Stillness makes everything harder
The longer you stay stuck, the heavier everything starts to feel
At first, doing nothing feels easier.
You pause. You wait. You give yourself time.
It feels like relief.
Less pressure. Less effort. Less resistance.
But that feeling doesn’t last.
The longer you stay still, the harder everything becomes.
Tasks feel bigger than they are.
Starting feels heavier than it should.
Even simple things begin to feel overwhelming.
Nothing actually changed around you.
But something changed inside you.
Momentum disappeared.
And without it, everything requires more effort to begin.

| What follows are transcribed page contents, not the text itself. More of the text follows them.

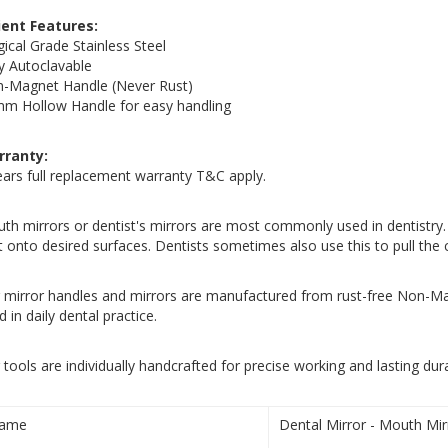
ient Features:
gical Grade Stainless Steel
ly Autoclavable
-Magnet Handle (Never Rust)
m Hollow Handle for easy handling
rranty:
ears full replacement warranty T&C apply.
th mirrors or dentist's mirrors are most commonly used in dentistry. it
ht onto desired surfaces. Dentists sometimes also use this to pull th
 mirror handles and mirrors are manufactured from rust-free Non-Ma
d in daily dental practice.
 tools are individually handcrafted for precise working and lasting durab
ame
Dental Mirror - Mouth Mir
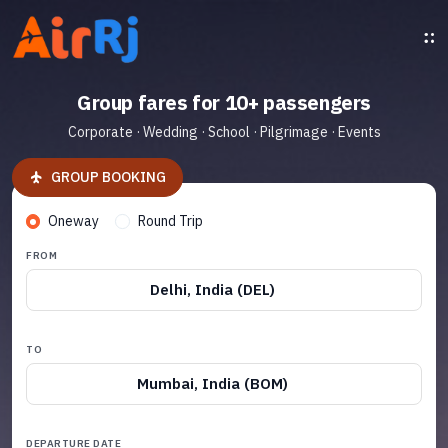
Group fares for 10+ passengers
Corporate · Wedding · School · Pilgrimage · Events
GROUP BOOKING
Oneway
Round Trip
FROM
Delhi, India (DEL)
TO
Mumbai, India (BOM)
DEPARTURE DATE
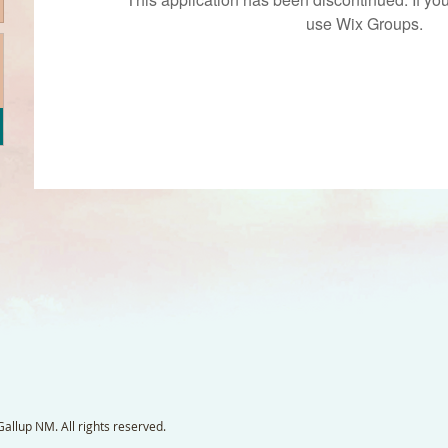
use Wix Groups.
llup NM. All rights reserved.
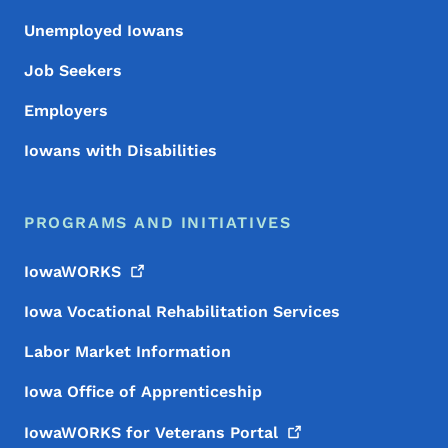
Unemployed Iowans
Job Seekers
Employers
Iowans with Disabilities
PROGRAMS AND INITIATIVES
IowaWORKS
Iowa Vocational Rehabilitation Services
Labor Market Information
Iowa Office of Apprenticeship
IowaWORKS for Veterans
Portal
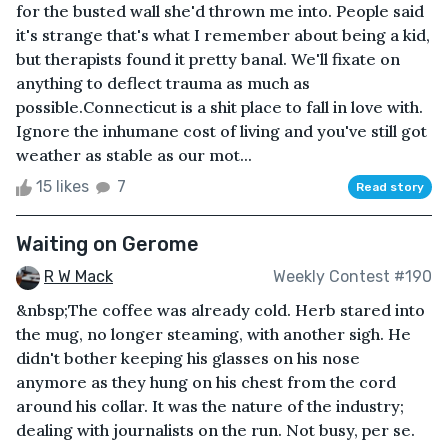
for the busted wall she'd thrown me into. People said
it's strange that's what I remember about being a kid,
but therapists found it pretty banal. We'll fixate on
anything to deflect trauma as much as
possible.Connecticut is a shit place to fall in love with.
Ignore the inhumane cost of living and you've still got
weather as stable as our mot...
15 likes
7
Read story
Waiting on Gerome
R W Mack
Weekly Contest #190
&nbsp;The coffee was already cold. Herb stared into
the mug, no longer steaming, with another sigh. He
didn't bother keeping his glasses on his nose
anymore as they hung on his chest from the cord
around his collar. It was the nature of the industry;
dealing with journalists on the run. Not busy, per se.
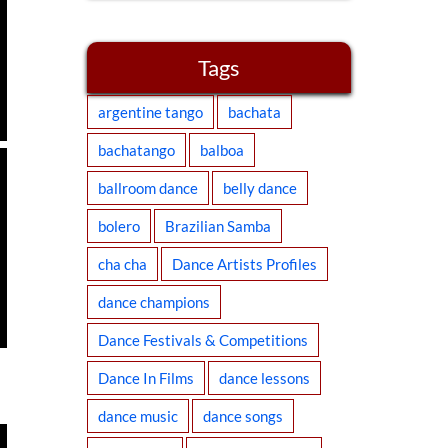
Tags
argentine tango
bachata
bachatango
balboa
ballroom dance
belly dance
bolero
Brazilian Samba
cha cha
Dance Artists Profiles
dance champions
Dance Festivals & Competitions
Dance In Films
dance lessons
dance music
dance songs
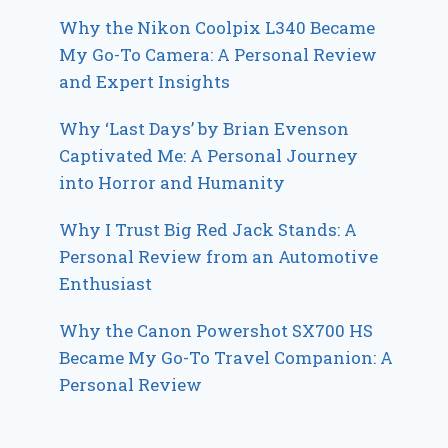
Why the Nikon Coolpix L340 Became
My Go-To Camera: A Personal Review
and Expert Insights
Why ‘Last Days’ by Brian Evenson
Captivated Me: A Personal Journey
into Horror and Humanity
Why I Trust Big Red Jack Stands: A
Personal Review from an Automotive
Enthusiast
Why the Canon Powershot SX700 HS
Became My Go-To Travel Companion: A
Personal Review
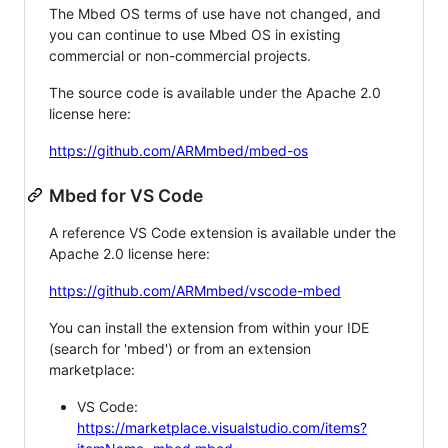
The Mbed OS terms of use have not changed, and
you can continue to use Mbed OS in existing
commercial or non-commercial projects.
The source code is available under the Apache 2.0
license here:
https://github.com/ARMmbed/mbed-os
Mbed for VS Code
A reference VS Code extension is available under the
Apache 2.0 license here:
https://github.com/ARMmbed/vscode-mbed
You can install the extension from within your IDE
(search for 'mbed') or from an extension
marketplace:
VS Code:
https://marketplace.visualstudio.com/items?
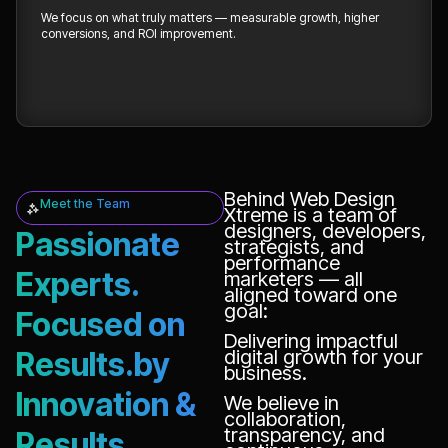
We focus on what truly matters — measurable growth, higher
conversions, and ROI improvement.
Behind Web Design
Meet the Team
Xtreme is a team of
designers, developers,
Passionate
strategists, and
performance
Experts.
marketers — all
aligned toward one
goal:
Focused on
Delivering impactful
Results.by
digital growth for your
business.
Innovation &
We believe in
collaboration,
transparency, and
Results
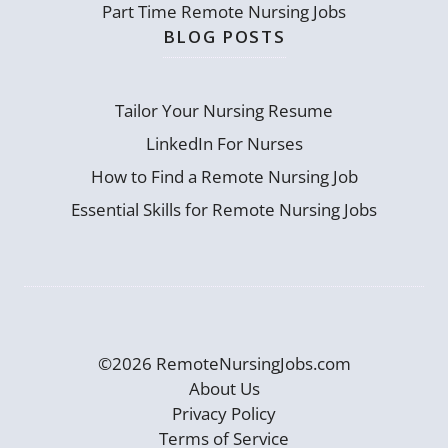
Part Time Remote Nursing Jobs
BLOG POSTS
Tailor Your Nursing Resume
LinkedIn For Nurses
How to Find a Remote Nursing Job
Essential Skills for Remote Nursing Jobs
©2026 RemoteNursingJobs.com
About Us
Privacy Policy
Terms of Service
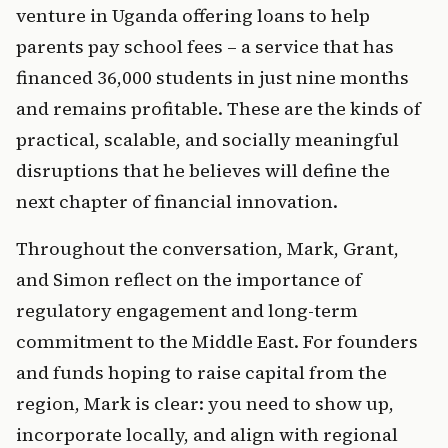
venture in Uganda offering loans to help 
parents pay school fees – a service that has 
financed 36,000 students in just nine months 
and remains profitable. These are the kinds of 
practical, scalable, and socially meaningful 
disruptions that he believes will define the 
next chapter of financial innovation.
Throughout the conversation, Mark, Grant, 
and Simon reflect on the importance of 
regulatory engagement and long-term 
commitment to the Middle East. For founders 
and funds hoping to raise capital from the 
region, Mark is clear: you need to show up, 
incorporate locally, and align with regional 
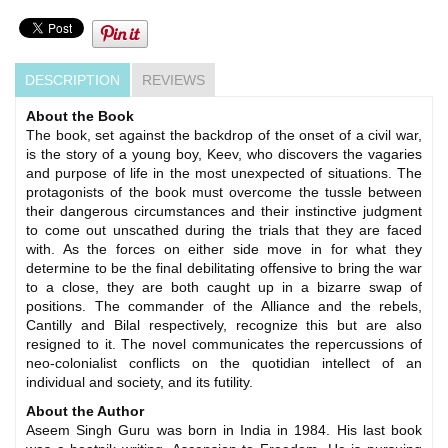
DESCRIPTION
REVIEWS
About the Book
The book, set against the backdrop of the onset of a civil war,
is the story of a young boy, Keev, who discovers the vagaries
and purpose of life in the most unexpected of situations. The
protagonists of the book must overcome the tussle between
their dangerous circumstances and their instinctive judgment
to come out unscathed during the trials that they are faced
with. As the forces on either side move in for what they
determine to be the final debilitating offensive to bring the war
to a close, they are both caught up in a bizarre swap of
positions. The commander of the Alliance and the rebels,
Cantilly and Bilal respectively, recognize this but are also
resigned to it. The novel communicates the repercussions of
neo-colonialist conflicts on the quotidian intellect of an
individual and society, and its futility.
About the Author
Aseem Singh Guru was born in India in 1984. His last book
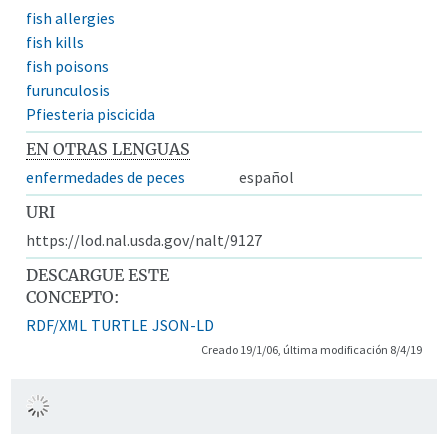
fish allergies
fish kills
fish poisons
furunculosis
Pfiesteria piscicida
EN OTRAS LENGUAS
enfermedades de peces
español
URI
https://lod.nal.usda.gov/nalt/9127
DESCARGUE ESTE
CONCEPTO:
RDF/XML
TURTLE
JSON-LD
Creado 19/1/06, última modificación 8/4/19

That’s the hidden cost of stillness.
It doesn’t keep things neutral —
it makes movement harder.
Because action creates energy.
Movement builds momentum.
And without both, everything feels like a restart.
So you wait longer.
Thinking it’ll feel easier later.
But later comes with more resistance, not less.
That’s why the smallest step matters.
Not because it solves everything but because it breaks the stillness.
Even a little movement changes how things feel.
It reduces the weight.
It brings back momentum.
It makes the next step easier.
Because difficulty isn’t always in the task.
Sometimes it’s in the distance created by not starting.
It’s not the work that feels heavy it’s the time spent standing still before it.



I get this and have been in the weeds of it for a while … the seeming draining away of my personal will and drive. A stagnancy that feels thick and difficult to push through. But what I have come to see clearly for myself is that my will and drive “to do” has been based in fear and anxiety … performing, proving my worth, alleviating my anxious mind. And I have experienced the stagnancy not as something to push through, but as an energy to sit with and allow.
This is procrastinating rather than stillness I think?